The Pages of Punch

They weren’t as fashionable as mini-skirts were, unless you were a rocker!

Funnily enough, I never wear anything but trousers now, and haven’t worn a skirt for years and years, even a long one!

1969: Life with the Maxi #4

We’re running out of ideas now. Would the dog really mistake her for a tree?

Despite my green maxi, I was never mistaken for a tree! :lol::lol:
Or for a lamp-post, come to that!:lol::lol:

So you say. :smiley:

Well, I think I might have noticed if a dog had cocked it’s leg against me! :shock: :shock:

1979: On the danger list

The man with the seagull on his lap looks justifiably apprehensive when looking at the other animals in the vet’s waiting room.

:lol: :lol: :lol:

That reminds me of the time when I took my cat to the vet’s, in a cardboard box (with airholes!).
This particular cat had a particularly dominant personality and was extremely feisty, and made her displeasure known by yowling and caterwauling very loudly, and by scrabbling away at the box.

Everyone in the room was looking quite aghast, and they were probably wondering what sort of lynx or wildcat I had in this box.
The yowling got louder and the scrabbling got more destructive.

Anyway, my cat managed to scrabble a hole in the box, so I thought I’d better get her out and hold her on my lap, and I said as much.

People were looking very worried as I opened up the box and started to lift her out.

Their worried looks turned into an explosion of laughter, because my cat was only about three or four months old, and was still a kitten, so was tiny.

The noise and scrabbling, though, would have more befitted a creature like the Beast of Bodmin.

Everyone roared with laughter at this ‘ferocious’ beast. It was quite embarrassing! :blush:

1978: ‘If I was going to Tipperary I wouldn’t start from here’

If the dead hitch hiker had really wanted to get to Vladivostok, he should have broken down the journey into manageable chunks.

1974: At home with Hieronymus Bosch

A mediaeval Dutch painter, Bosch was well known for his fantastic art. Here the artist suggests that his paintings were inspired by his dreams. Mrs Bosch looks rather voluptuous.

Thank you, Mr. Magoo… that was a huge help in aiding me solve a crossword clue without having to look up Dutch painters! :038:

(The answer was botch… Bosch with the ‘s’ substituted by a ‘t’).

1979: Immigration

This is hardly a laughing matter. This desk bound functionary is quoting from (and adding to) the inscription at the Statue of Liberty in New York. Are we to assume that he is speaking ironically and intends to impose the strict letter of the law in deciding who is, and who is not, allowed sanctuary in the U S of A? Is he capable of bending the rules in order to make his speech a true account of his intention? However we look at this it does not look at all funny.
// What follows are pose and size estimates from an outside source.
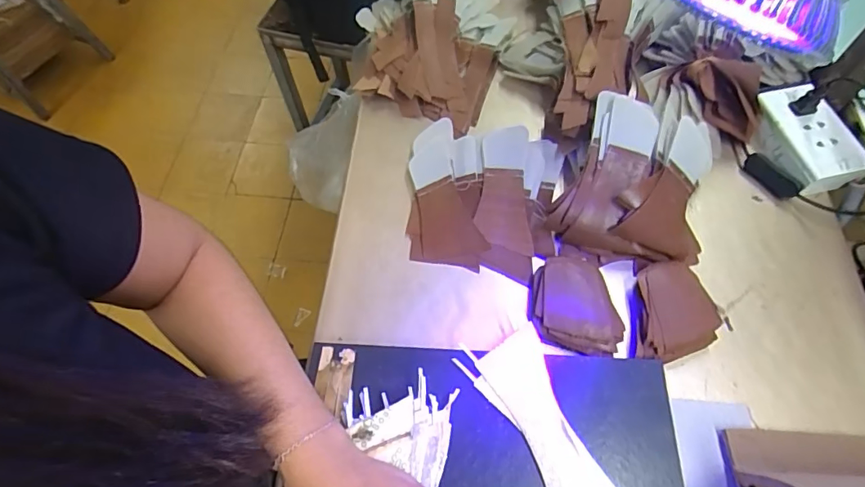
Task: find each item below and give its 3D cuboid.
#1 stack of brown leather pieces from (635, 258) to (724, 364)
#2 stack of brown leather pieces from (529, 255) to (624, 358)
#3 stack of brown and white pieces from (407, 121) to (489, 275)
[{"bbox_3d":[0.224,0.064,0.448,0.066,0.024,0.098,9,62,6],"label":"stack of brown leather pieces"},{"bbox_3d":[0.133,0.058,0.449,0.079,0.024,0.086,8,61,5],"label":"stack of brown leather pieces"},{"bbox_3d":[0.015,-0.058,0.521,0.077,0.022,0.171,1,61,1],"label":"stack of brown and white pieces"}]

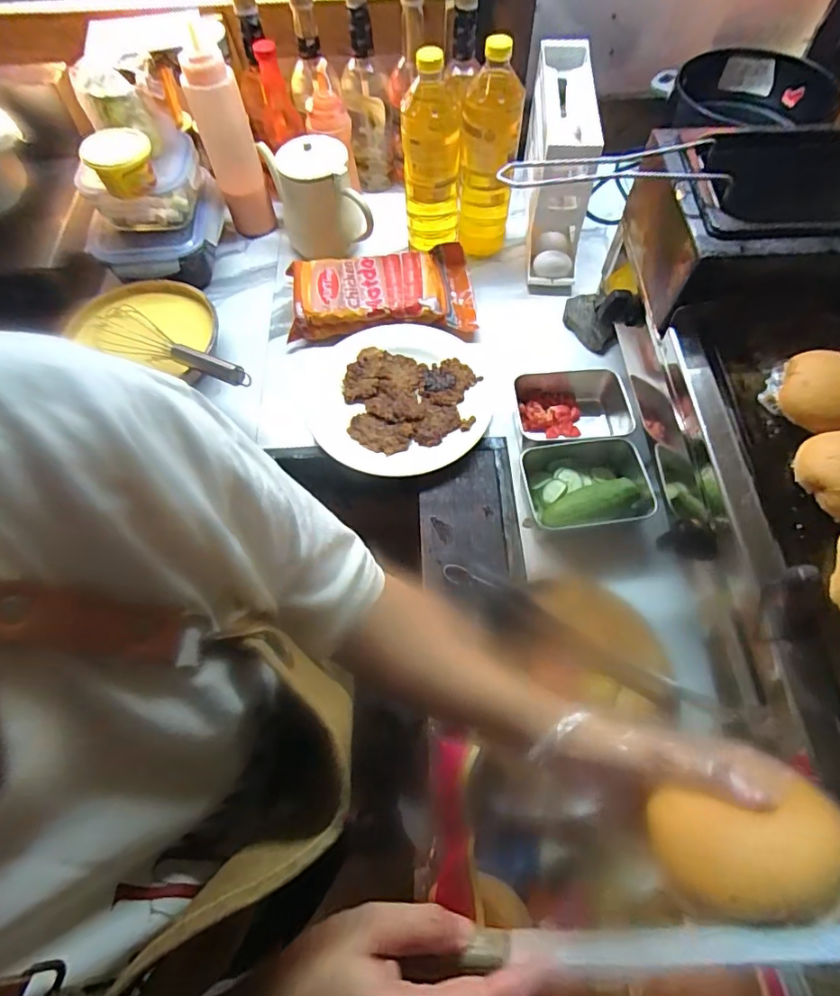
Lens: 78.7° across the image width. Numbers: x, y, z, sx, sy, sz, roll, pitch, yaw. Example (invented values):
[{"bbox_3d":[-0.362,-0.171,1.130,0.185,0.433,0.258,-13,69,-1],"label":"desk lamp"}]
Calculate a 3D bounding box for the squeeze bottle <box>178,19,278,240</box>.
[{"bbox_3d":[-0.276,-0.509,0.751,0.073,0.238,0.070,-21,65,-9],"label":"squeeze bottle"}]

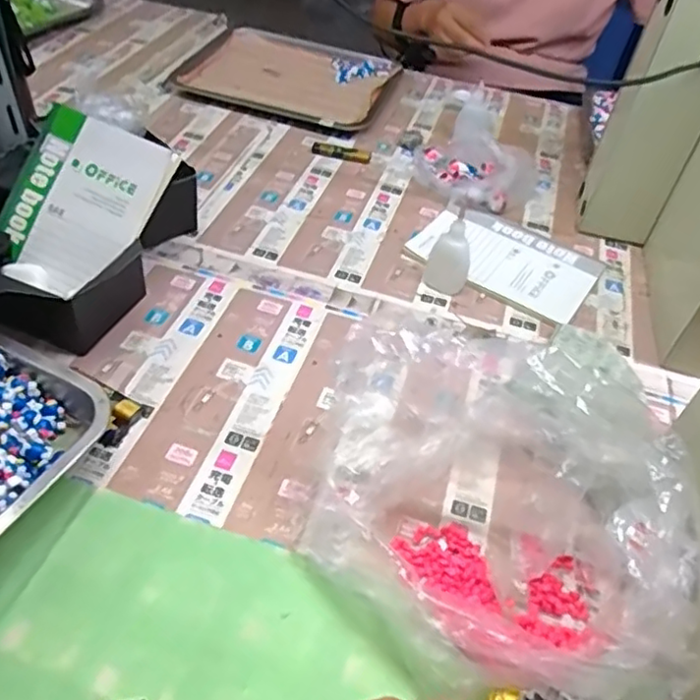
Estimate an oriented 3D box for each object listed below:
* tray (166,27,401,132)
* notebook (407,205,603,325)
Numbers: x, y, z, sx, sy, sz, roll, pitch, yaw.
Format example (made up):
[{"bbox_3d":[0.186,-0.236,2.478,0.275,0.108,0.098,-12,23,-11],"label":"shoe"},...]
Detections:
[{"bbox_3d":[-0.097,-0.431,0.982,0.321,0.021,0.238,20,47,14],"label":"tray"},{"bbox_3d":[0.179,-0.107,0.717,0.195,0.011,0.129,31,51,23],"label":"notebook"}]

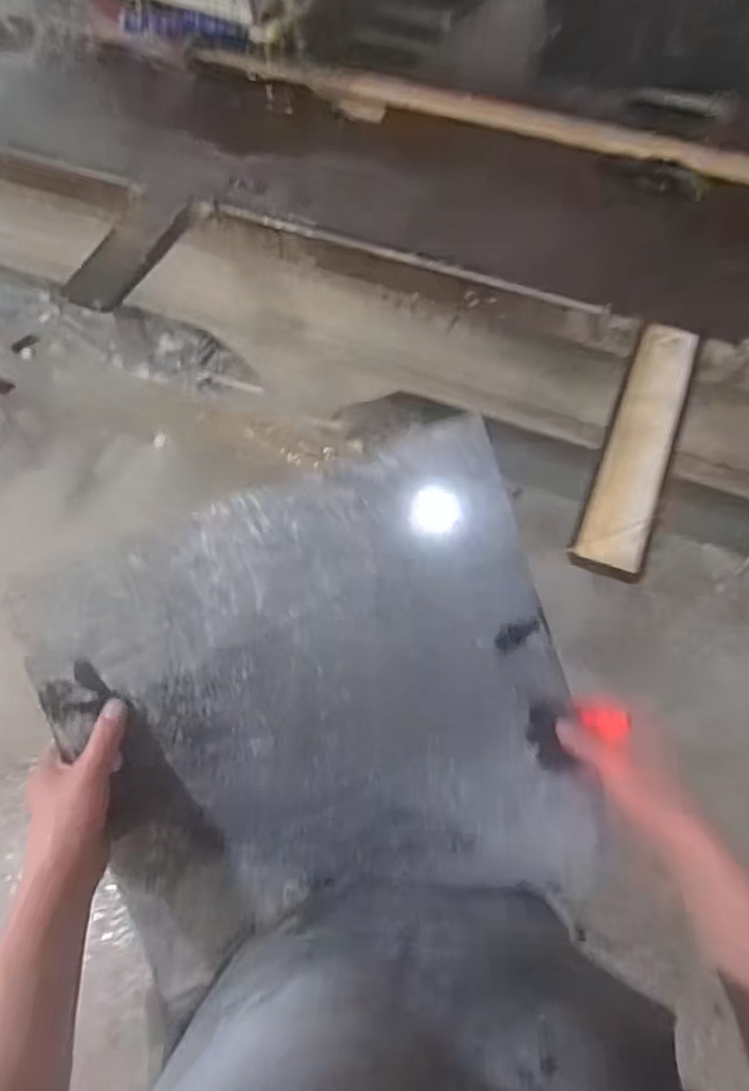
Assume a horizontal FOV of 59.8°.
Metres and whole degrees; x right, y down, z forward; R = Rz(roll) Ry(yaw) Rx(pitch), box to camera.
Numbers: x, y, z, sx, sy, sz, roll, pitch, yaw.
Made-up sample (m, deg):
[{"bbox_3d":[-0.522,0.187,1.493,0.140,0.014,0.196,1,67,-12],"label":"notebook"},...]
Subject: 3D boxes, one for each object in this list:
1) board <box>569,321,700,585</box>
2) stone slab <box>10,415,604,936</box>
[{"bbox_3d":[0.358,-0.137,0.870,0.090,0.029,0.391,20,67,11],"label":"board"},{"bbox_3d":[-0.035,0.152,0.549,0.402,0.012,0.406,-19,96,-5],"label":"stone slab"}]

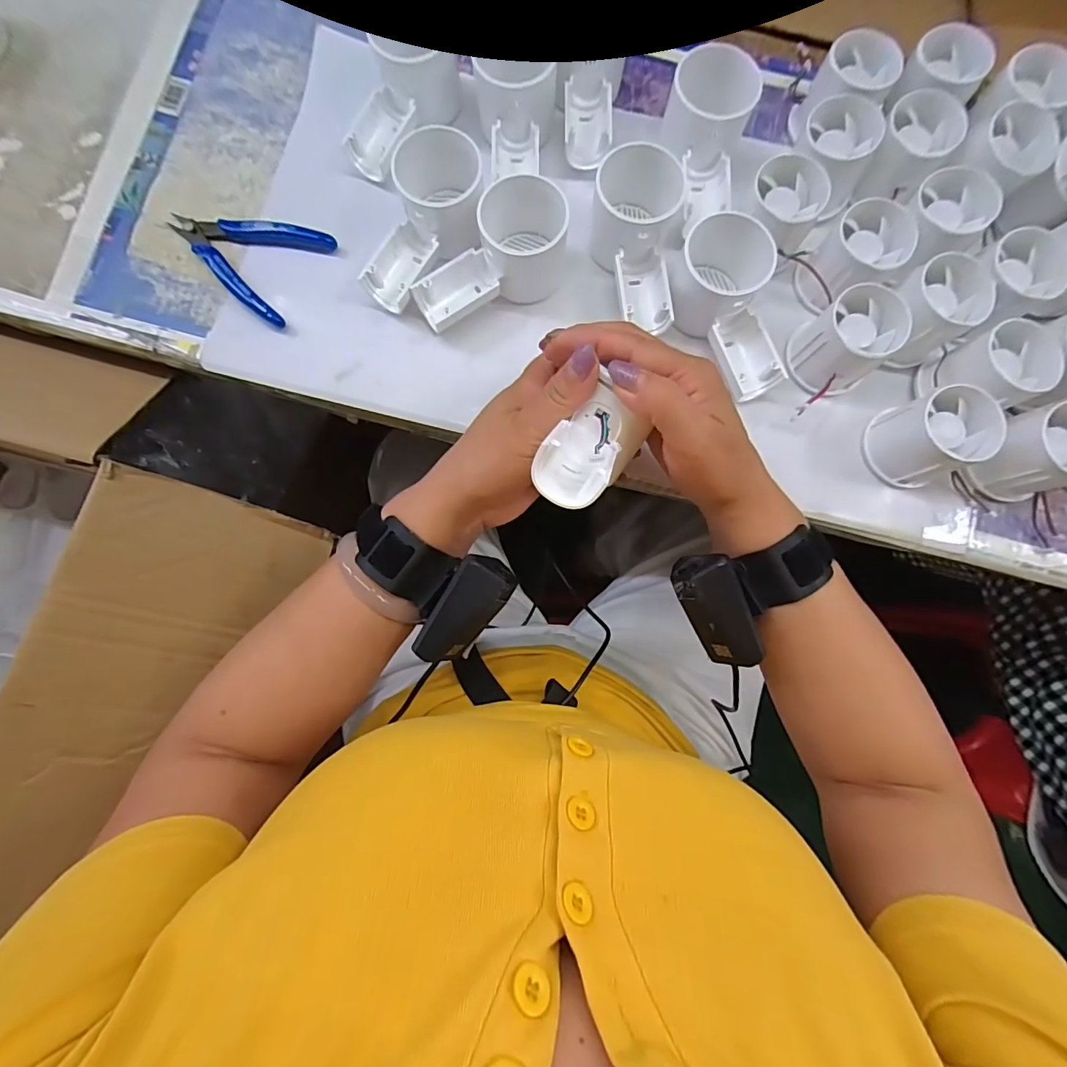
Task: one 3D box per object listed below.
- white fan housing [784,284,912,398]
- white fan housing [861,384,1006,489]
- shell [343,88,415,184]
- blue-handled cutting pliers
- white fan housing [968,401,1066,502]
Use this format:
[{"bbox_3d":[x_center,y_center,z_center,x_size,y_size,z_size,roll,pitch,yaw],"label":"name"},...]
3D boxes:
[{"bbox_3d":[0.216,-0.133,0.323,0.056,0.045,0.055,-31,84,-5],"label":"white fan housing"},{"bbox_3d":[0.265,-0.065,0.314,0.054,0.047,0.054,-23,83,-4],"label":"white fan housing"},{"bbox_3d":[-0.114,-0.301,0.353,0.029,0.019,0.058,32,83,3],"label":"shell"},{"bbox_3d":[-0.216,-0.215,0.348,0.114,0.012,0.079,31,83,3],"label":"blue-handled cutting pliers"},{"bbox_3d":[0.337,-0.053,0.312,0.052,0.048,0.054,-13,82,-3],"label":"white fan housing"}]

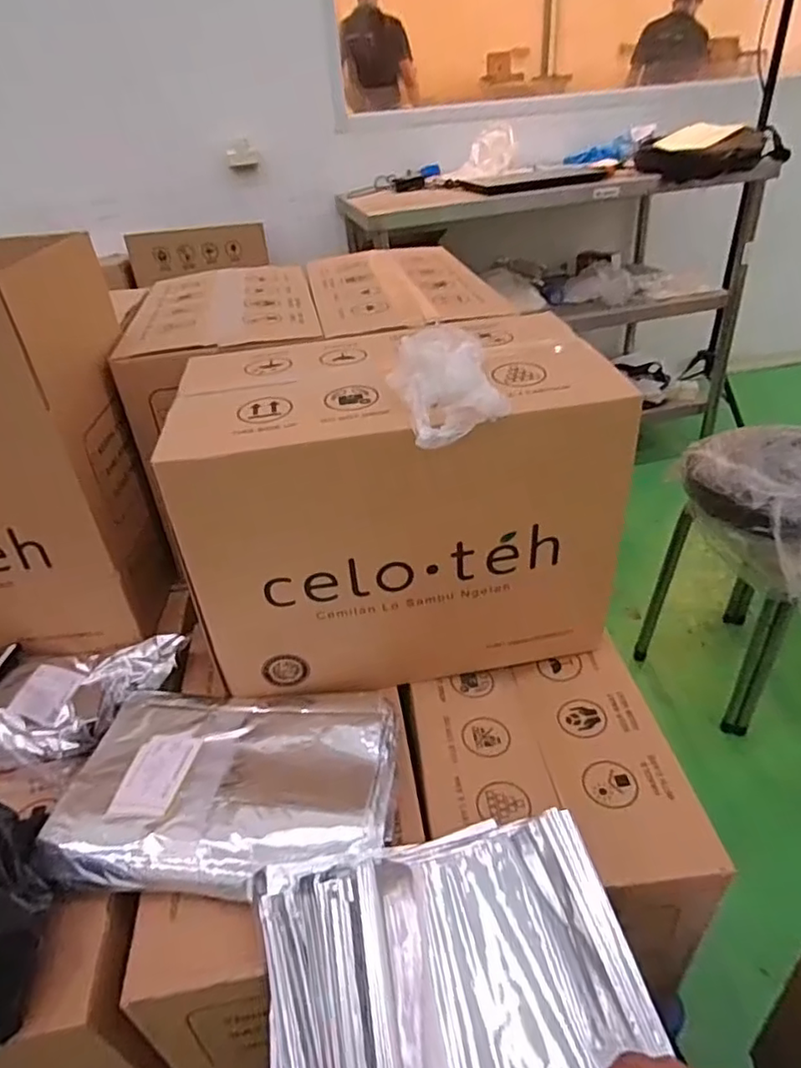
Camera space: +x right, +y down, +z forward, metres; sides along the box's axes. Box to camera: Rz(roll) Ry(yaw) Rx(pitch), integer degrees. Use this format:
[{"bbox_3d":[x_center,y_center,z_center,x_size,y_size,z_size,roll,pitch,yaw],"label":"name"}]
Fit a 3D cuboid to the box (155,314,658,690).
[{"bbox_3d":[0.005,-0.027,0.712,0.447,0.331,0.260,-6,36,-1],"label":"box"}]

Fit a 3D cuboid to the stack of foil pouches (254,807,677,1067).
[{"bbox_3d":[0.048,0.368,0.406,0.264,0.079,0.345,-12,37,-9],"label":"stack of foil pouches"}]

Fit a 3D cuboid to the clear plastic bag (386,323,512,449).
[{"bbox_3d":[0.044,-0.138,0.546,0.100,0.067,0.131,-11,36,-7],"label":"clear plastic bag"}]

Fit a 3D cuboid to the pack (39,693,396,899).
[{"bbox_3d":[-0.165,0.243,0.614,0.310,0.041,0.213,-1,36,6],"label":"pack"}]

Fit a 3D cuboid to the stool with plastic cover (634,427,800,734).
[{"bbox_3d":[0.687,0.086,1.157,0.298,0.502,0.321,-15,37,-13],"label":"stool with plastic cover"}]

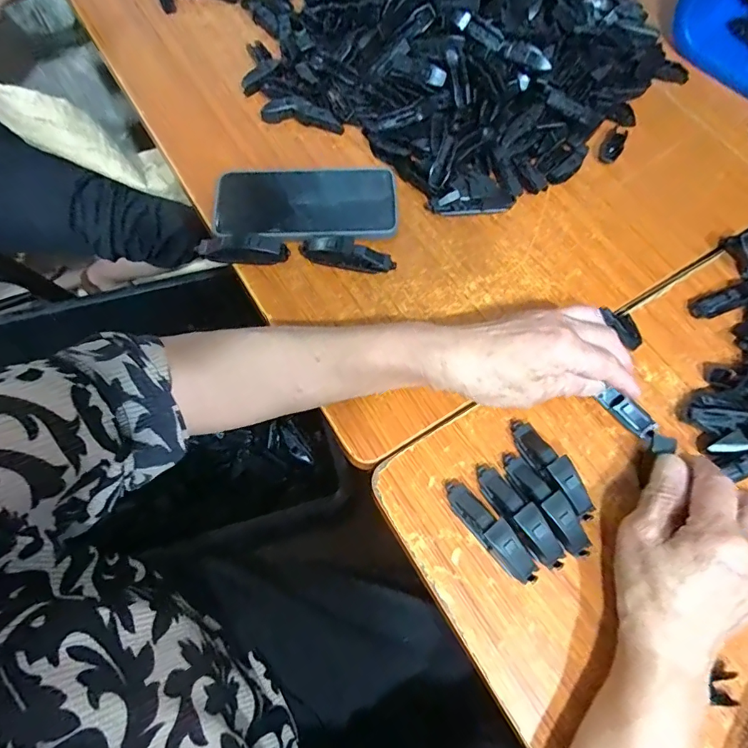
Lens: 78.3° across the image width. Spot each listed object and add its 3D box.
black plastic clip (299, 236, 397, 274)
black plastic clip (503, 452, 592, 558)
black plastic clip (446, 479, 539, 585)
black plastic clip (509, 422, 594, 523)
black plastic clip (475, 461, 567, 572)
[{"bbox_3d":[-0.023,-0.103,0.398,0.081,0.015,0.022,9,68,1],"label":"black plastic clip"},{"bbox_3d":[0.121,0.092,0.323,0.022,0.023,0.080,-36,74,-15],"label":"black plastic clip"},{"bbox_3d":[0.080,0.108,0.315,0.019,0.022,0.080,-38,74,-16],"label":"black plastic clip"},{"bbox_3d":[0.128,0.068,0.333,0.022,0.022,0.082,-27,72,-13],"label":"black plastic clip"},{"bbox_3d":[0.102,0.098,0.319,0.019,0.023,0.081,-33,73,-15],"label":"black plastic clip"}]

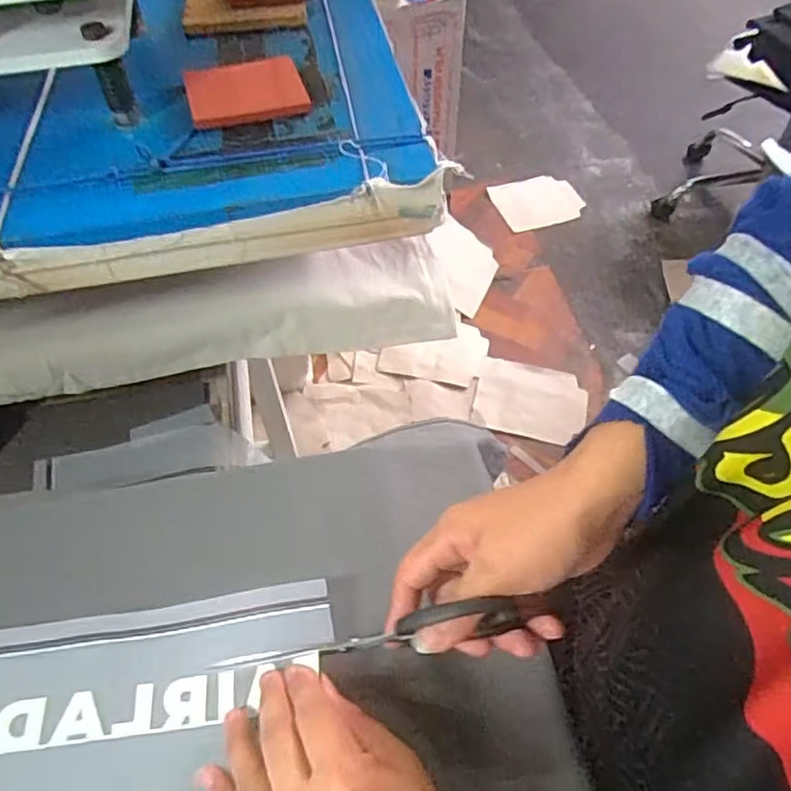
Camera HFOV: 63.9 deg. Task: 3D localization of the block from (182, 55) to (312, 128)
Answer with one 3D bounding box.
[{"bbox_3d":[-0.121,-0.247,0.509,0.091,0.009,0.082,-15,55,-10],"label":"block"}]

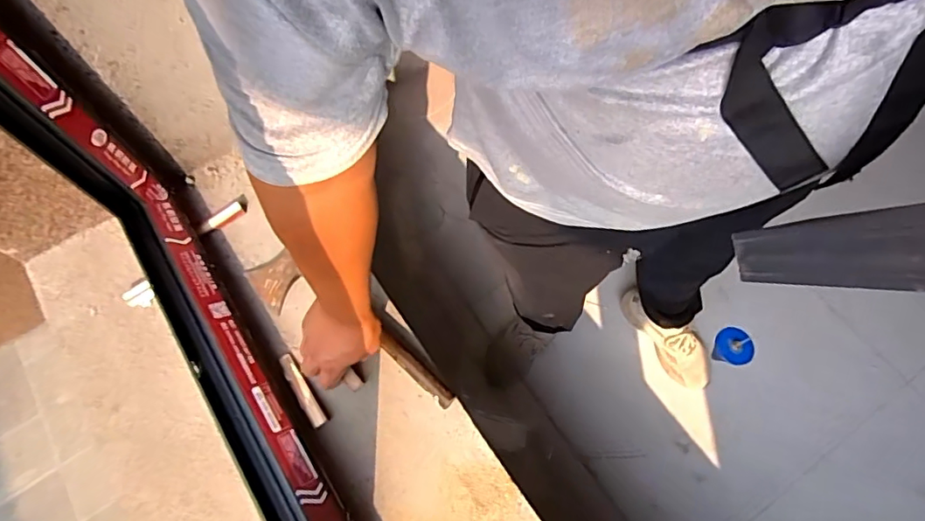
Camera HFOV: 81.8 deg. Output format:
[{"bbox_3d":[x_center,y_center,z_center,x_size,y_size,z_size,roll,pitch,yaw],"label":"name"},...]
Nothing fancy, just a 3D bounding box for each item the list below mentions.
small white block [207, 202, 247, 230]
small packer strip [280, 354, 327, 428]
[{"bbox_3d":[-0.382,-0.071,0.871,0.058,0.014,0.023,-39,72,-14],"label":"small white block"},{"bbox_3d":[-0.226,0.182,0.757,0.019,0.018,0.118,-34,71,-12],"label":"small packer strip"}]

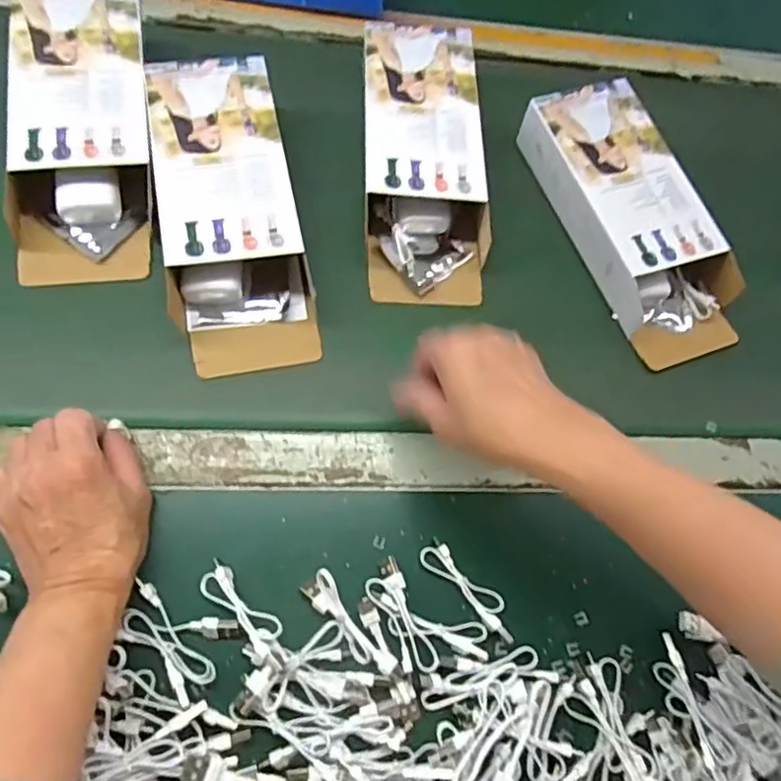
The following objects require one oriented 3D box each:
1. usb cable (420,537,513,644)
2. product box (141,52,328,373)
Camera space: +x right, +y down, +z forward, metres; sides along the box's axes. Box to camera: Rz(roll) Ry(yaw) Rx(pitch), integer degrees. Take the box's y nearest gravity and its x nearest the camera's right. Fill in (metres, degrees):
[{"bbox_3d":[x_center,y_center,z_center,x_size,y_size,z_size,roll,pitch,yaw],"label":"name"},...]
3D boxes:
[{"bbox_3d":[0.053,0.131,0.403,0.078,0.009,0.020,42,74,15],"label":"usb cable"},{"bbox_3d":[-0.124,-0.142,0.462,0.108,0.051,0.261,-11,82,-5],"label":"product box"}]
Perhaps they need to print a copy of that on Trump’s wall? :wink:

1975: A minority opinion

This whole scene is surely satirical. The trendy TV programme and the trendy viewer (and family) alert us to the absurd pretention of calling Beatlemania in such grandiloquent terms. The people are portrayed in unnatural (and presumably trendy) shapes.

1980: Another grim story

Two vultures are looking at a series of severed heads attached to poles in the ground. This genre is known as ‘gallows humour’ and marks a serious change to the mainstream of Punch jokes.

1980: Blatant corruption

Punch’s days were numbered by 1980. This cartoon strikes me as a desperate attempt to make a come back by attacking some sacred cows. Scroggins is the man on the left. The inspector is in the middle. The man on the right looks to me like a barrister. (Surely not the magistrate or the judge!) How times had changed by the time Punch ceased publication.

1983: Exception to the norm

I sense that this joke is ironic. The idea is that Deborah is expected to ignore her domestic interests because of a passionate support for the campaign for Nuclear Disarmament. Here it is the old, not the new norm, that appears to be dominant although we are meant to think the opposite was the case.

1980: More Rodin

Larry is again using Rodin as a base for his joke. He specialised in middle aged men jokes – they all looked like the two here.

Wot? No socks?

1980: Threats in Suburbia

The message being read aloud reads as follows:

We have got your gnome and unless you trim your side of the hedge by Sunday.

Life in the suburbs is seldom as violent as this…

You can’t see the last part of that message on the cartoon, even when you enlarge it.
Is it possible that the text was printed below the cartoon?